Et vous, quand on vous parle de la grâce de Dieu, quand on vous parle de Jésus et de son œuvre, est-ce que franchement vos atouts, vos capacités, vos richesses pâlissent par comparaison avec les mérites de Christ ? Est-ce que vos mérites vous paraissent ridicules par rapport à ce que Dieu vous offre en Jésus ? Sinon, c’est que vous avez besoin de méditer sur l’Évangile un peu plus. Il n’y a pas d’enthousiasme pour les croyants qui exercent leur piété en s’appuyant encore sur leurs propres mérites.

J’ai été long, mais je veux conclure. Est-ce que, en tant qu’être humain, vous suspendez votre valeur à vos capacités ? Est-ce que, en tant que chrétien, vous suspendez la qualité de votre christianisme à vos capacités ? Est-ce que par conséquent, puisque vous trouvez que vous n’avez pas vraiment d’atouts dans la vie, vous avez l’impression d’être inutile dans le monde, ou dans l’Église ? D’être un bon à rien, comme on dit ?

Ou inversement, est-ce que vous vous rendez compte, ce soir, parce que vous avez beaucoup de qualités, beaucoup de compétences, que votre cœur est éloigné de Dieu et des autres ? Vos nombreux atouts vous ont rendu quelque peu insensible à ce que Dieu a fait pour vous. Et ces atouts vous incitent aussi à dédaigner quelque peu les autres, qui ne sont pas aussi intelligents, aussi bien-portants, aussi beaux, aussi riches, aussi expérimentés que vous.

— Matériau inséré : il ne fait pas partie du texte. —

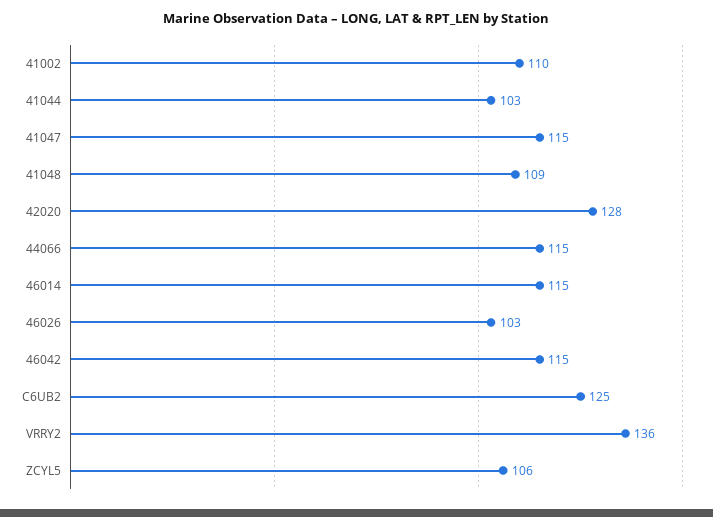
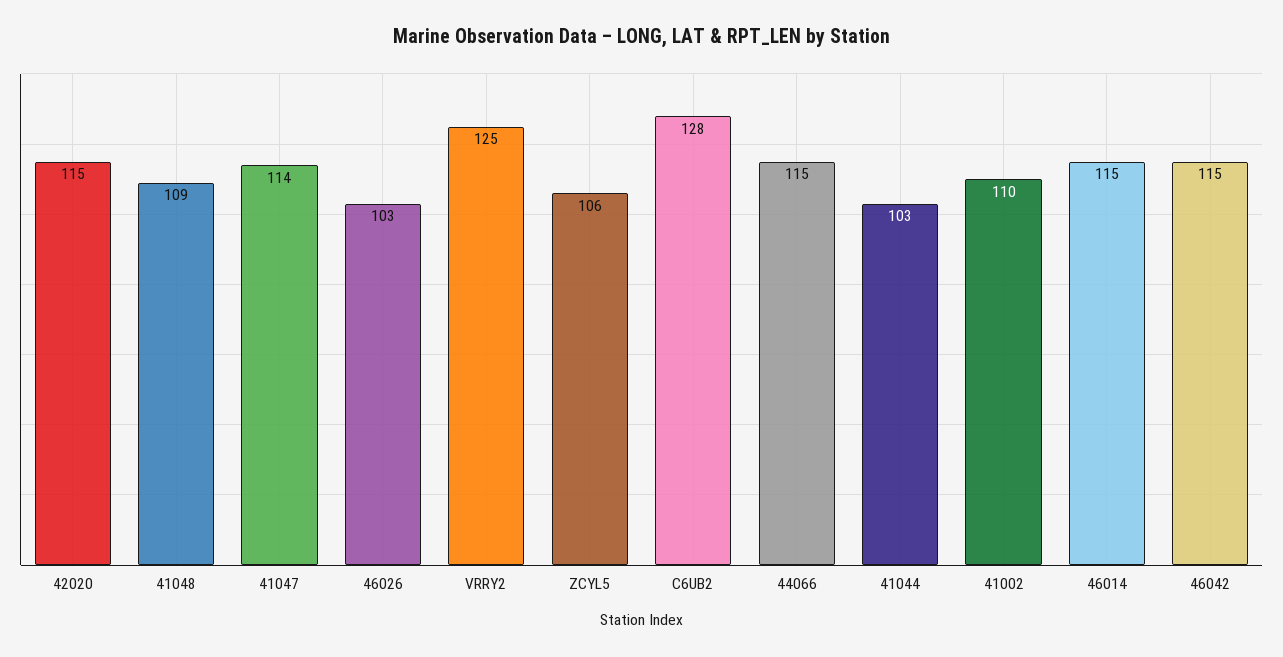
41047: 115 -> 114
42020: 128 -> 115
C6UB2: 125 -> 128
VRRY2: 136 -> 125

Écoutez cette bonne nouvelle : Dieu ne récompense pas nos performances ! C’est génial ! Il se montre plutôt infiniment généreux envers tous ceux qui lui font confiance, depuis les plus petits aux plus grands, depuis les plus humbles aux plus riches ; il se montre infiniment généreux envers les croyants, non pas sur la base de nos performances mais sur la base des performances de Jésus à qui nous sommes attachés par la foi.

À cause de cette réalité, nous allons pouvoir nous réjouir dans quelques instants d’écouter Timothée et Lénora professer leur foi publiquement. Ce sont encore des enfants, mais ils vont commencer à prendre la sainte-cène chaque dimanche avec nous tous. Il y a peut-être des gens qui s’indigneraient que des enfants, si jeunes, manifestent ainsi leur attachement à Jésus et communient avec le reste de l’Église. Mais à quelle hauteur ces gens-là voudraient-ils mettre la barre, avant de dire : « Voilà, celui-là c’est un chrétien à part entière » ?

Dieu, qui est souverain, a déjà placé ces enfants dans son alliance avant même qu’ils soient nés. Et ils ont reçu le signe de cette appartenance lorsqu’ils ont été baptisés. Maintenant, par leur participation à la sainte-cène, ils veulent professer leur foi volontairement, avec le reste de l’Église, selon les explications de Paul dans 1 Corinthiens 11. Ont-ils énormément de connaissances théologiques ? Ont-ils une grande maturité spirituelle ? Sont-ils impressionnants aux yeux du monde ? Non. Mais ils aiment Dieu. Ils sont attachés à Jésus. Et le royaume des cieux est pour leurs pareils.